## Start SOURCE DOCUMENT
- French theatrical release poster
- French: Le Sauvage
- Directed by: Jean-Paul Rappeneau
- Screenplay by: Jean-Paul Rappeneau; Élisabeth Rappeneau; Jean-Loup Dabadie;
- Dialogue by: Jean-Loup Dabadie
- Produced by: Raymond Danon; Jean-Luc Ormières;
- Starring: Yves Montand; Catherine Deneuve; Luigi Vannucchi; Tony Roberts; Dana Wynter; Bobo Lewis; Gabriel Cattand; Vernon Dobtcheff; Jean Guidoni;
- Cinematography: Pierre Lhomme; Antoine Roch;
- Edited by: Marie-Josèphe Yoyotte
- Music by: Michel Legrand
- Production companies: Lira Films; Produzioni Artistiche Internazionali;
- Distributed by: Gaumont Distribution (France)
- Release date: 26 November 1975 (France);
- Running time: 102 minutes
- Countries: France; Italy;
- Language: French
- Box office: $17.8 million

= Lovers Like Us =

1975 film by Jean-Paul Rappeneau

Lovers Like Us (Le Sauvage; also known in English as Call Me Savage) is a 1975 adventure romantic comedy film co-written and directed by Jean-Paul Rappeneau and starring Yves Montand and Catherine Deneuve, with Luigi Vannucchi, Tony Roberts, Dana Wynter, Bobo Lewis, Gabriel Cattand, Vernon Dobtcheff and Jean Guidoni in supporting roles. The film follows a reclusive middle-aged Frenchman whose peaceful life on a desert island is disturbed by a young Frenchwoman fleeing her hot-headed Italian fiancé.
## End SOURCE DOCUMENT
## Start DATA EXTRACT
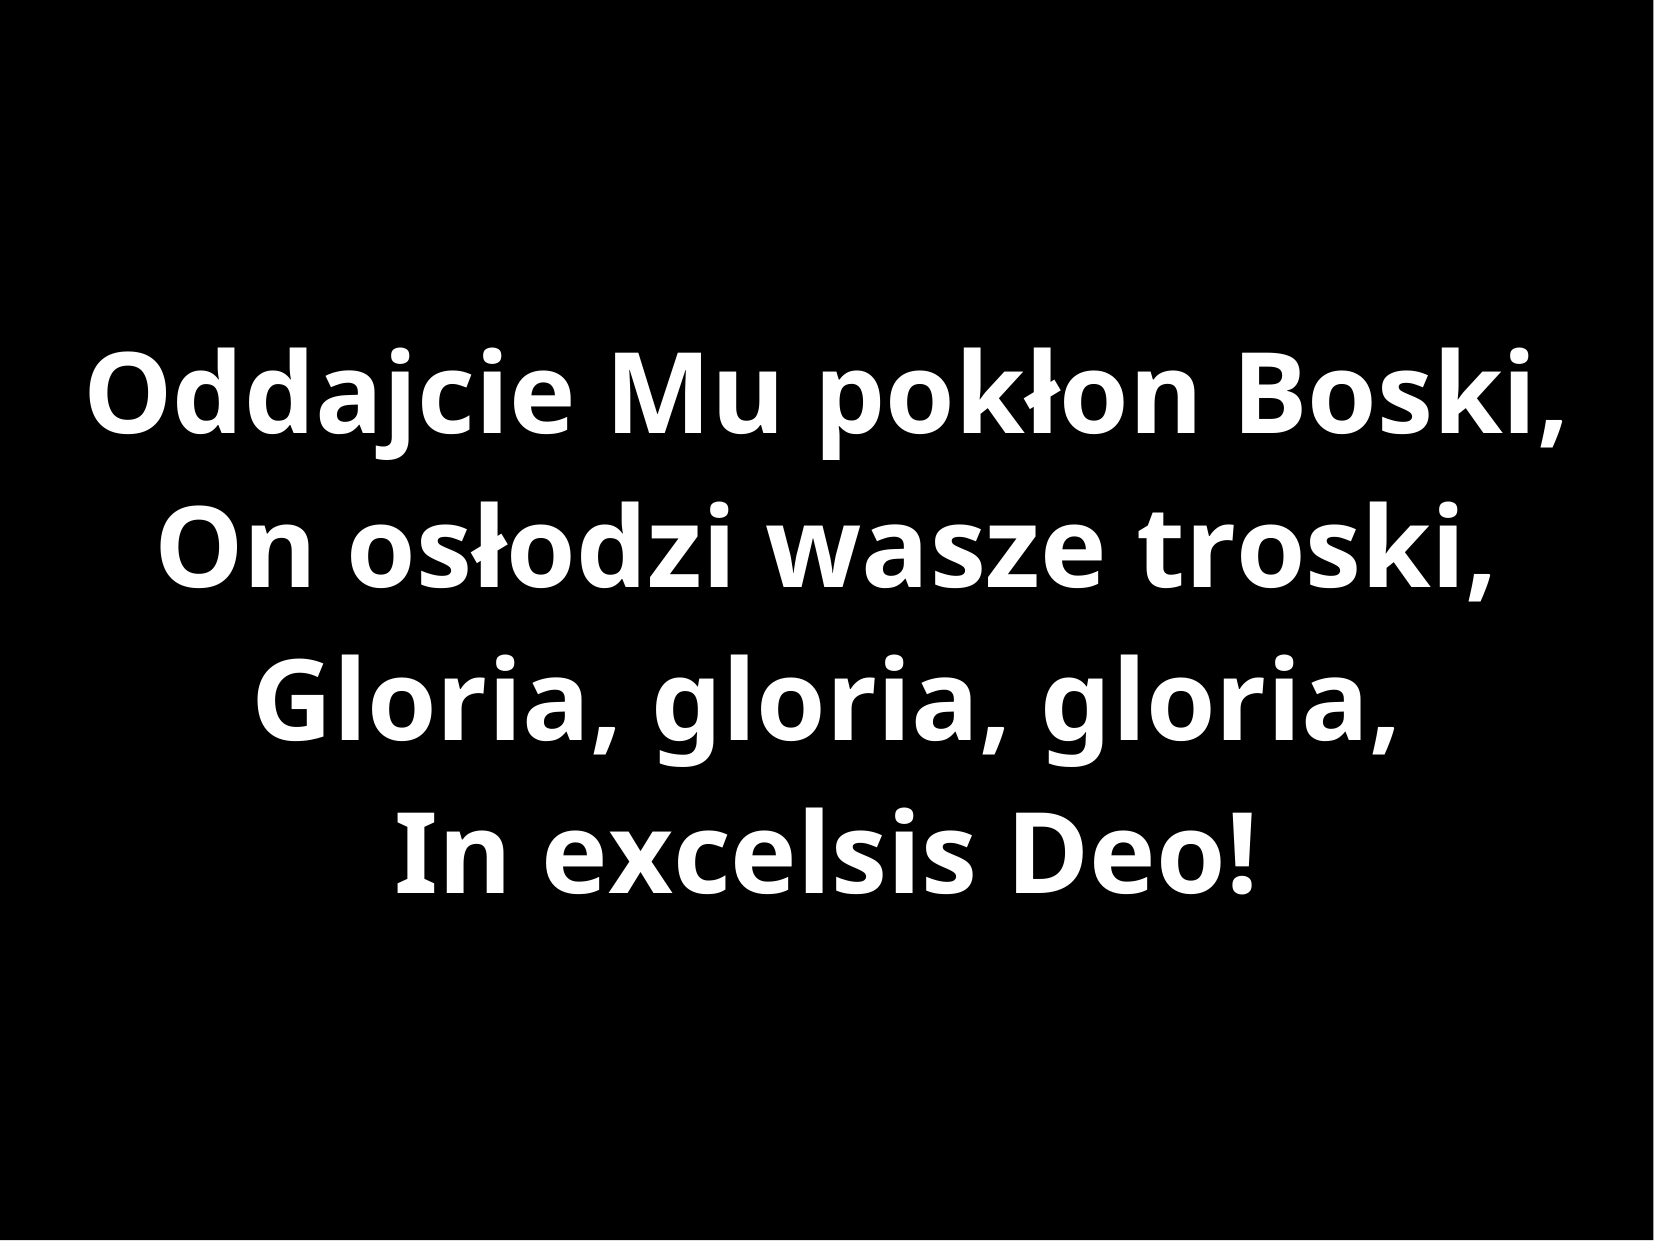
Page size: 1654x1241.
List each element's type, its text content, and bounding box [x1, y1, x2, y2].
## End DATA EXTRACT
--- TASK STATEMENT ---
Extract the stretch of the Lovers Like Us film article from "- French theatrical" through "Gaumont Distribution (France)", copying it word for word.

--- SOLUTION FOR THIS EXERCISE ---
- French theatrical release poster
- French: Le Sauvage
- Directed by: Jean-Paul Rappeneau
- Screenplay by: Jean-Paul Rappeneau; Élisabeth Rappeneau; Jean-Loup Dabadie;
- Dialogue by: Jean-Loup Dabadie
- Produced by: Raymond Danon; Jean-Luc Ormières;
- Starring: Yves Montand; Catherine Deneuve; Luigi Vannucchi; Tony Roberts; Dana Wynter; Bobo Lewis; Gabriel Cattand; Vernon Dobtcheff; Jean Guidoni;
- Cinematography: Pierre Lhomme; Antoine Roch;
- Edited by: Marie-Josèphe Yoyotte
- Music by: Michel Legrand
- Production companies: Lira Films; Produzioni Artistiche Internazionali;
- Distributed by: Gaumont Distribution (France)